The tumour in her lung had spread to her chest, lymph nodes and centrally in her chest cavity; too large for radiation. The chemotherapy succeeded in shrinking the tumour sufficiently that radiation was to follow. The tumour sample was sent for analysis to the U.S. That genetic testing revealed there was a rare genetic marker in her cancer. Leading her doctor to prescribe a newly available drug instead of radiation, that succeeded in shrinking the tumours over 50 percent.

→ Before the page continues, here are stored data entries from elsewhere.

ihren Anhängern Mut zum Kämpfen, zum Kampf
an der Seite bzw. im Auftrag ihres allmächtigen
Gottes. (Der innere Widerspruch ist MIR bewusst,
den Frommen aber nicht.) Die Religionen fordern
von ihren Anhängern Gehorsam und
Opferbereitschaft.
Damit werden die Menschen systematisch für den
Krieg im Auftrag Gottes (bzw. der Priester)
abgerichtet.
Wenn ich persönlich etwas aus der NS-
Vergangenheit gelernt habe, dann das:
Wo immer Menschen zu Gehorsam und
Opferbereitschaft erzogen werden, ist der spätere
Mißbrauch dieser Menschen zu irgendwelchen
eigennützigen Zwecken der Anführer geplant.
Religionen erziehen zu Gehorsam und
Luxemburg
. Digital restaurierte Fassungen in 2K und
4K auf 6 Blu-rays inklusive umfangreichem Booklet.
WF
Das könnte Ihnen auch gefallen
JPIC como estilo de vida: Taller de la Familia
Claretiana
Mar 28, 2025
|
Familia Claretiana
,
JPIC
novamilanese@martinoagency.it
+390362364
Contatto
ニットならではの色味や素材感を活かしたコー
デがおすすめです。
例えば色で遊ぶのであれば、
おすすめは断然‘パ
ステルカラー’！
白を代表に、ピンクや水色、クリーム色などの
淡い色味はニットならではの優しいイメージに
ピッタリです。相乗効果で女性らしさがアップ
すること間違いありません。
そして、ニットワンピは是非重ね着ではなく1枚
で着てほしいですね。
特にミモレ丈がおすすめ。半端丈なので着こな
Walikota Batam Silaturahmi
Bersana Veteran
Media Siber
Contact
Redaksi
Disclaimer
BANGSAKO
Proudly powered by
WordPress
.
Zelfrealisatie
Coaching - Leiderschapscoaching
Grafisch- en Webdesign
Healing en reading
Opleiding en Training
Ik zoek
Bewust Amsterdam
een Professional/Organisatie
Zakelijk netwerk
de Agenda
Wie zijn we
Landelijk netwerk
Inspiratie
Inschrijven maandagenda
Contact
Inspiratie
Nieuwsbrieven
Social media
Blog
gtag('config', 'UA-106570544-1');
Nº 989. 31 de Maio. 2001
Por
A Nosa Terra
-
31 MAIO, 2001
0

The drug, Xalkori, comes with virtually no side-effects, allowing Elizabeth to remain at home to care for her baby. Though the drug is not a cure it does make life tolerable for many patients sharing the genetic mutation named ROS1; roughly one percent of patients having this form of lung cancer. The costly genetic testing, and the drug are not paid for through universal medicare. The thousands in the cost of the drug do not fall under the provincial health plan.

Key statistics.

  • The primary CAUSE of lung cancer is smoking; radon is the leading cause of cancer in non-smokers. Up to 16% of people with lung cancer never smoked a day in their lives.
  • Doctors estimate that the smoker's high RISK FOR LUNG CANCER IS LOWERED TO ALMOST NORMAL just 10 years after he or she stops.
  • Finding lung cancer at the earliest, most curable stage is difficult. There MAY BE NO SYMPTOMS IN THE BEGINNING to warn a person to see a doctor.
  • Signs which suggest something's wrong - A CHRONIC COUGH, WHEEZING, CHEST PAINS, COUGHING UP BLOOD - which can also occur in other chest diseases.
  • Lung cancer can be TREATED IN THREE WAYS: surgery, radiation therapy, and chemotherapy.